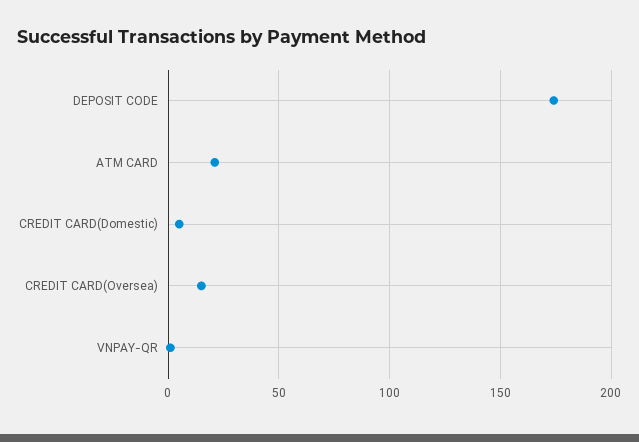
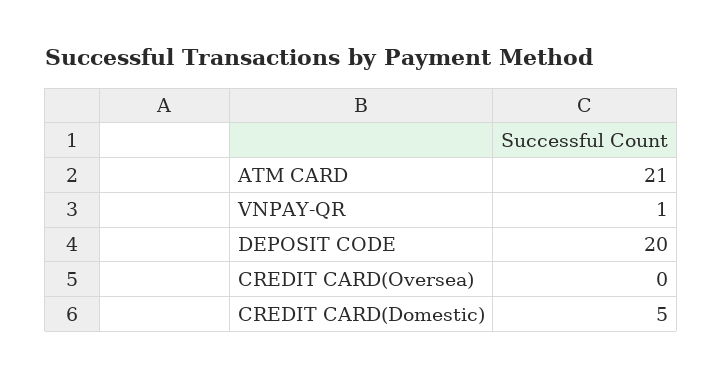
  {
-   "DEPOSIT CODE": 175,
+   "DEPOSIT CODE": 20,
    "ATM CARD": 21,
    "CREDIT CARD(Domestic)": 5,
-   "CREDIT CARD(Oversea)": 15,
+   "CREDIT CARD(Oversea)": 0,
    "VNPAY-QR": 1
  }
★ ★ ★ ★
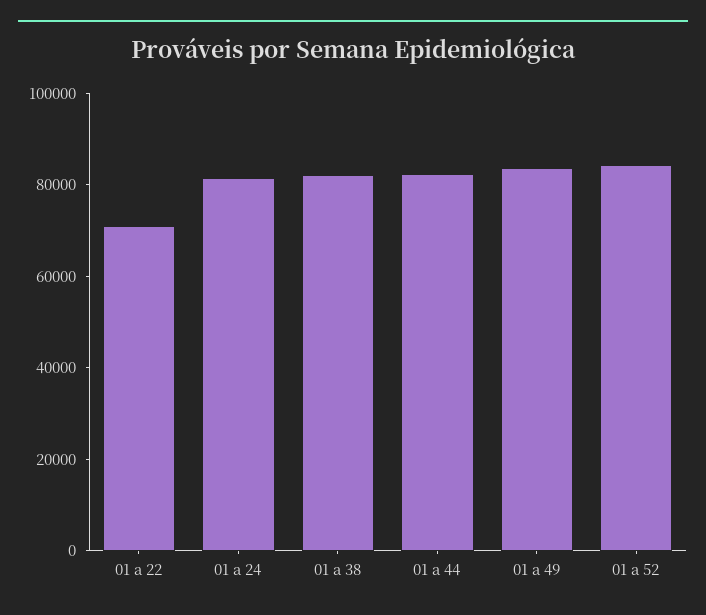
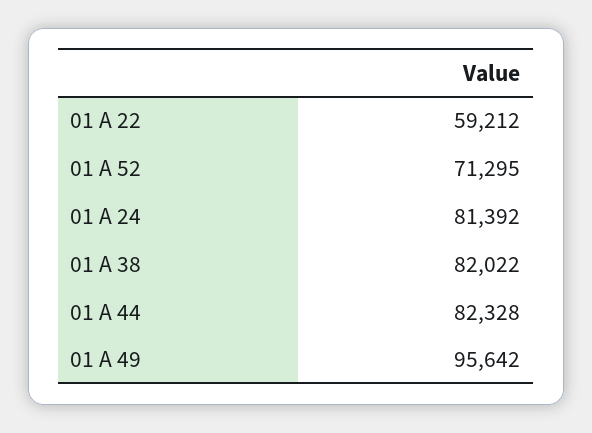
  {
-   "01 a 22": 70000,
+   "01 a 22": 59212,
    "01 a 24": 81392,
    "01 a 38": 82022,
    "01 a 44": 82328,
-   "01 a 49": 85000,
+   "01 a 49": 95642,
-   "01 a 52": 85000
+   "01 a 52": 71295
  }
★ ★ ★ ★
» Directions
Look over the material above and report each line holding "CREDIT".

» The completed task
    "CREDIT CARD(Domestic)": 5,
-   "CREDIT CARD(Oversea)": 15,
+   "CREDIT CARD(Oversea)": 0,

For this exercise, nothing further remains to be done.